Polski > Hyde Park
ELONA MUSKA „KOLONIA” NA MARSIE
Q:
--- Cytat: Cetarian w Marca 06, 2025, 04:41:58 pm ---Musk w tej chwili zajmuje się demolowaniem państwa w USA, ale od chyba już prawie dziesięciu lat opowiada ewidentne bzdury o „kolonii” na Marsie. (I o tym, że ludzie staną się „gatunkiem wieloplanetarnym” - „multiplanet species”).
--- Koniec cytatu ---
Przy wszystkich zastrzeżeniach względem tego gentlemana, które da się podnieść, nie sądzę by jego w/w wypowiedzi należało tak ostro oceniać. Jest to po trosze marketing (a ten zawsze oznacza przesadę - wystarczy pooglądać reklamy, by to sobie przypomnieć), po trosze zaś próba wygłaszania przepowiedni nastawionych na samospełnialność (jeśli nie w sugerowanym terminie, to kiedyś tam).
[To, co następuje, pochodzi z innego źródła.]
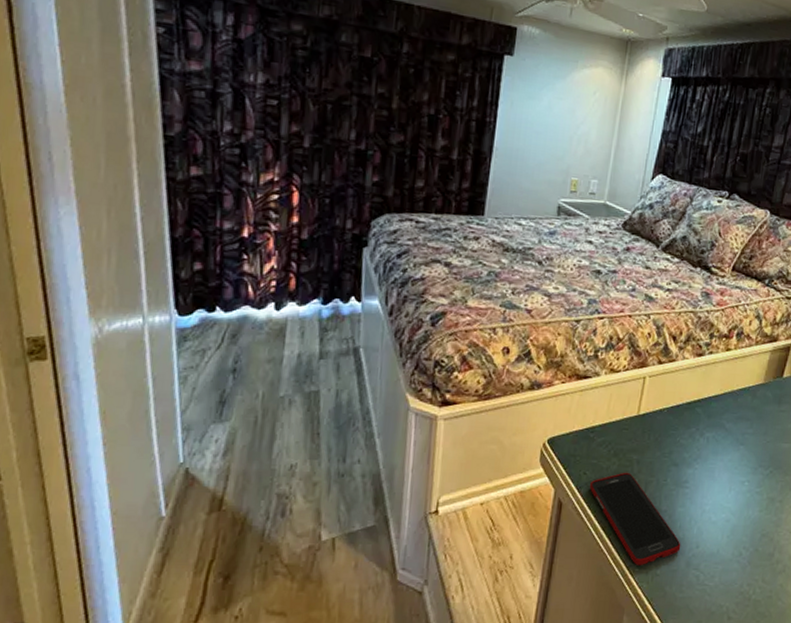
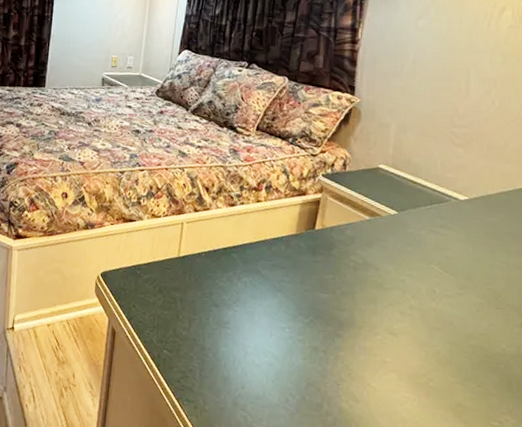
cell phone: present [589,472,681,565] -> none [138,308,227,399]

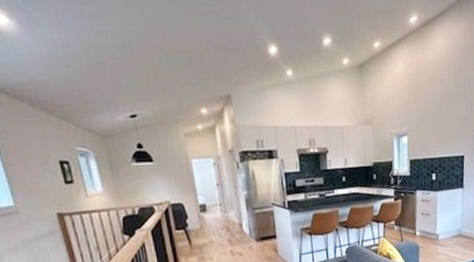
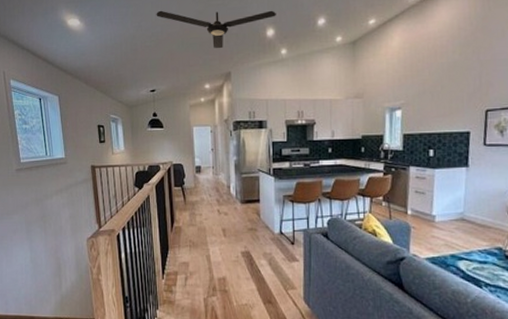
ceiling fan: none [125,12,278,67] -> present [156,10,276,49]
Zresztą równie dobrze móglbyś uznać za bzdury "Summę...", która jeszcze śmielsze zapowiedzi zawiera. (Owszem, Muskowi zdarza się bzdurzyć jak najbardziej, ale to raczej wtedy, gdy politykuje, lub spiskowo-piramidalno-dänikenowskimi tekstami rzuca.)
maziek:
--- Cytat: Cetarian w Marca 06, 2025, 04:41:58 pm ---więc z jakiegoś istotnego powodu (lub powodów) Spacex jednak używa głównie Falcona 9.
--- Koniec cytatu ---
Może z powodu, że najpierw trzeba mieć 50 ton gotowe do dostarczenia na orbitę, żeby był sens Heavy użyć. Zakładając odzyskanie rakiety (i boosterów dla Heavy) jeden wynosi na LEO ~17 ton, a drugi 50.
Q:
Gdy mówimy o stopniu realności planów E.M. warto uwzględniać jego kondycję finansową:
https://e.autokult.pl/banka-pekla-wyniki-firmy-muska-mowia-same-za-siebie,7131825607703040a
Luca:
Przecież Elon Musk i Trump to po prostu najlepsi hosztaplerzy w historii, a nie żadni geniusze czy wizjonerzy.
Żadnej kolonii – ani nawet bazy – na Marsie nie będzie. Będzie walka o całą władzę dla oligarchii i mydlenie oczu maluczkim, co Elon praktykował zresztą wyjątkowo sprawnie od ponad dekady. Jest różnica pomiędzy reklamą, a kreowaniem się na inżyniera / wizjonera, który już za moment zmieni świat. Zwłaszcza kiedy chwila namysłu pozwala stwierdzić, że jego zapowiedzi są zupełnie nierealne, a nierzadko zwyczajnie niedorzeczne. Wszelką iluzję powinna rozwiać retospektywna analiza obietnic Muska i konstatacja, że 95+% z nich nawet nie zbliżyła się do realizacji. W mojej ocenie celem nie była nawet zwykła żądza pieniądza, a monopolizacja uwagi, nakręcanie hajpu i kultu jednostki.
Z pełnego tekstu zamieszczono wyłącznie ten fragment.